A generalized Fellegi-Holt paradigm for automatic error localization 3. Edit operationsA generalized Fellegi-Holt paradigm for automatic error localization 3. Edit operations

Continuing with the notation from Section 2, I define an edit operation $g$ to be an affine function of the general form

$g (x) = T x + S α + c, (3.1)$

where $T$ and $S$ are known coefficient matrices of dimensions $p \times p$ and $p \times m,$ respectively, $α = (α_{1}, \dots, α_{m})'$ is a vector of free parameters that may occur in $g,$ and $c$ is a $p -$ vector of known constants. In the special case that $g$ does not involve any free parameters $(m = 0),$ the second term in (3.1) vanishes. Sometimes, it may be useful to impose one or several linear constraints on the free parameters in $g :$

$R α + d ⊙ 0, (3.2)$

with $R$ a known matrix, and $d$ a known vector of constants. (Note: Matrix-vector notation will be used throughout this article because it leads to a concise description of results; however, using matrices to represent edits and edit operations is probably not the most efficient way to implement these results on a computer.)

As a first example, consider the operation that replaces one of the original values in $x$ by an arbitrary new value (imputation). I will call this an FH operation, in view of its central role in automatic editing based on the Fellegi-Holt paradigm. Let $I$ denote the $p \times p$ identity matrix and $e_{i}$ the $i^{th}$ standard basis vector in $ℝ^{p} .$ The FH operation that imputes the variable $x_{j}$ is given by (3.1) with $T = I - e_{j} {e^{'}}_{j},$ $S = e_{j},$ and $c = 0 .$ This yields: $g (x) = x + e_{j} (α - x_{j}) = (x_{1}, \dots, x_{j - 1}, α, x_{j + 1}, \dots, x_{p})',$ with $α \in ℝ$ a free parameter that represents the imputed value. It should be noted that for a record of $p$ variables, $p$ distinct FH operations can be defined.
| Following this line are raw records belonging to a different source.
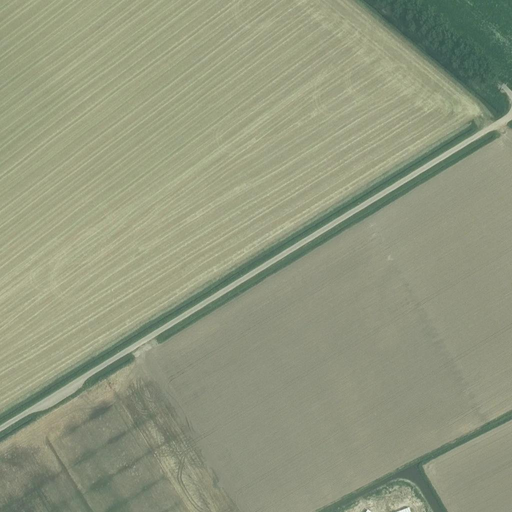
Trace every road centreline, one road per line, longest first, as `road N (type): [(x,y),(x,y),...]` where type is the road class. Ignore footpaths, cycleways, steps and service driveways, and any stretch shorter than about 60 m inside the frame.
road 1 (unclassified): [(511,118),(0,430)]
road 2 (track): [(511,94),(400,0)]
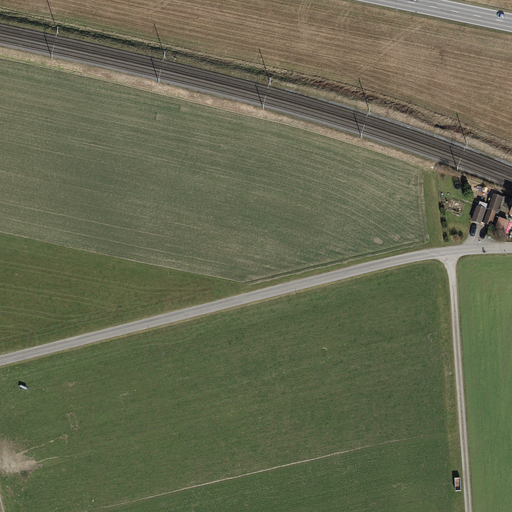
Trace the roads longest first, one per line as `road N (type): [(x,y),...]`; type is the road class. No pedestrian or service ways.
road 1 (unclassified): [(0,365),(406,262),(511,251)]
road 2 (track): [(65,21),(289,62),(511,131)]
road 3 (track): [(466,511),(450,254)]
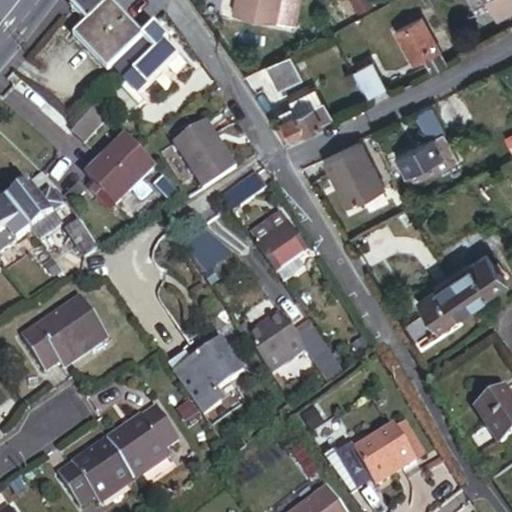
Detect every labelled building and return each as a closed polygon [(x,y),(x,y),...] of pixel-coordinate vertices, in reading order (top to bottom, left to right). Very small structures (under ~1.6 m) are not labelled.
[(111,3),(107,0),(79,0),(72,8),(89,25),(111,3)] [(280,0),(236,0),(233,14),(276,23),(280,0)] [(511,0),(486,0),(497,21),(511,13),(511,0)] [(143,37),(111,3),(89,25),(75,39),(107,73),(114,66),(143,37)] [(421,59),(437,50),(418,18),(394,32),(412,64),(421,59)] [(167,41),(155,27),(143,37),(157,50),(127,80),(108,100),(126,119),(144,101),(139,95),(167,70),(174,78),(185,67),(164,44),(167,41)] [(143,37),(114,66),(127,80),(157,50),(143,37)] [(443,61),(437,50),(421,59),(428,70),(443,61)] [(286,57),(298,80),(301,78),(289,56),(286,57)] [(280,90),(298,80),(286,57),(285,58),(267,68),(280,90)] [(373,61),(360,68),(373,93),(386,85),(373,61)] [(283,143),(329,118),(313,89),(288,103),(290,107),(278,114),(282,122),(274,126),(283,143)] [(395,158),(408,185),(455,163),(442,136),(445,135),(431,107),(415,115),(428,143),(418,148),(416,144),(410,147),(412,150),(395,158)] [(111,122),(98,110),(74,134),(86,146),(111,122)] [(214,185),(241,167),(209,124),(176,146),(207,190),(214,185)] [(156,172),(137,151),(126,139),(86,176),(96,188),(102,194),(113,208),(156,172)] [(358,144),(322,164),(348,211),(383,192),(358,144)] [(269,186),(259,172),(223,198),(233,212),(269,186)] [(85,192),(76,183),(63,195),(71,204),(85,192)] [(96,200),(102,194),(96,188),(90,193),(96,200)] [(0,253),(31,229),(9,202),(0,209),(0,253)] [(260,247),(279,274),(286,283),(307,269),(301,260),(311,253),(286,216),(256,237),(262,245),(260,247)] [(103,253),(85,226),(72,234),(90,261),(103,253)] [(484,248),(449,272),(469,301),(504,277),(484,248)] [(469,301),(449,272),(416,295),(435,324),(469,301)] [(82,300),(37,332),(59,365),(64,372),(110,340),(82,300)] [(282,314),(247,337),(271,373),(306,350),(328,382),(343,371),(311,323),(295,334),(282,314)] [(59,365),(37,332),(22,343),(44,375),(59,365)] [(193,360),(175,374),(205,414),(224,401),(218,392),(246,372),(222,339),(193,360)] [(170,366),(175,374),(193,360),(188,353),(170,366)] [(511,398),(508,393),(481,412),(504,446),(511,440),(511,398)] [(158,408),(146,417),(169,449),(182,440),(158,408)] [(146,417),(111,441),(138,480),(173,455),(169,449),(146,417)] [(409,419),(399,426),(420,461),(431,454),(409,419)] [(358,450),(380,485),(420,461),(399,426),(358,450)] [(138,480),(111,441),(76,466),(99,498),(104,505),(138,480)] [(99,498),(76,466),(64,475),(87,507),(99,498)] [(24,483),(15,488),(21,496),(29,491),(24,483)] [(299,511),(349,511),(331,488),(299,511)]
To further illustrate the concept of an edit operation, some other examples will now be given. For notational convenience, I restrict attention to the case $p = 3.$

An edit operation that changes the sign of one of the variables:
$g ((\begin{matrix} x_{1} \\ x_{2} \\ x_{3} \end{matrix})) = (\begin{array}{r} - 1 & 0 & 0 \\ 0 & 1 & 0 \\ 0 & 0 & 1 \end{array}) (\begin{matrix} x_{1} \\ x_{2} \\ x_{3} \end{matrix}) + (\begin{matrix} 0 \\ 0 \\ 0 \end{matrix}) = (\begin{matrix} - x_{1} \\ x_{2} \\ x_{3} \end{matrix}) .$
An edit operation that interchanges the values of two adjacent items:
$g ((\begin{matrix} x_{1} \\ x_{2} \\ x_{3} \end{matrix})) = (\begin{array}{r} 0 & 1 & 0 \\ 1 & 0 & 0 \\ 0 & 0 & 1 \end{array}) (\begin{matrix} x_{1} \\ x_{2} \\ x_{3} \end{matrix}) + (\begin{matrix} 0 \\ 0 \\ 0 \end{matrix}) = (\begin{matrix} x_{2} \\ x_{1} \\ x_{3} \end{matrix}) .$
An edit operation that transfers an amount between two items, where the amount transferred may equal at most $K$ units in either direction:
$g ((\begin{matrix} x_{1} \\ x_{2} \\ x_{3} \end{matrix})) = (\begin{array}{r} 1 & 0 & 0 \\ 0 & 1 & 0 \\ 0 & 0 & 1 \end{array}) (\begin{matrix} x_{1} \\ x_{2} \\ x_{3} \end{matrix}) + (\begin{array}{r} 1 \\ 0 \\ - 1 \end{array}) α + (\begin{matrix} 0 \\ 0 \\ 0 \end{matrix}) = (\begin{matrix} x_{1} + α \\ x_{2} \\ x_{3} - α \end{matrix}) .$
with the constraint that $- K \leq α \leq K .$
An edit operation that imputes two variables simultaneously using a fixed ratio:
$g ((\begin{matrix} x_{1} \\ x_{2} \\ x_{3} \end{matrix})) = (\begin{array}{r} 0 & 0 & 0 \\ 0 & 0 & 0 \\ 0 & 0 & 1 \end{array}) (\begin{matrix} x_{1} \\ x_{2} \\ x_{3} \end{matrix}) + (\begin{array}{r} 1 & 0 \\ 0 & 1 \\ 0 & 0 \end{array}) (\begin{matrix} α_{1} \\ α_{2} \end{matrix}) + (\begin{matrix} 0 \\ 0 \\ 0 \end{matrix}) = (\begin{matrix} α_{1} \\ α_{2} \\ x_{3} \end{matrix}) .$
with the constraint that $α = (α_{1}, α_{2})'$ satisfies $10 α_{1} - α_{2} = 0.$

Intuitively, an edit operation is supposed to “reverse the effects” of a particular type of error that may have occurred in the observed data. That is to say, if the error associated with edit operation $g$ actually occurred in the observed record $x,$ then $g (x)$ is the record that would have been observed if that error had not occurred. Somewhat more formally, it is assumed here that errors occurring in the data can be modeled by a stochastic “error generating process” $ℰ,$ and that each edit operation acts as a “corrector” for one particular error that can occur under $ℰ$ (see Remark 4 in the next section).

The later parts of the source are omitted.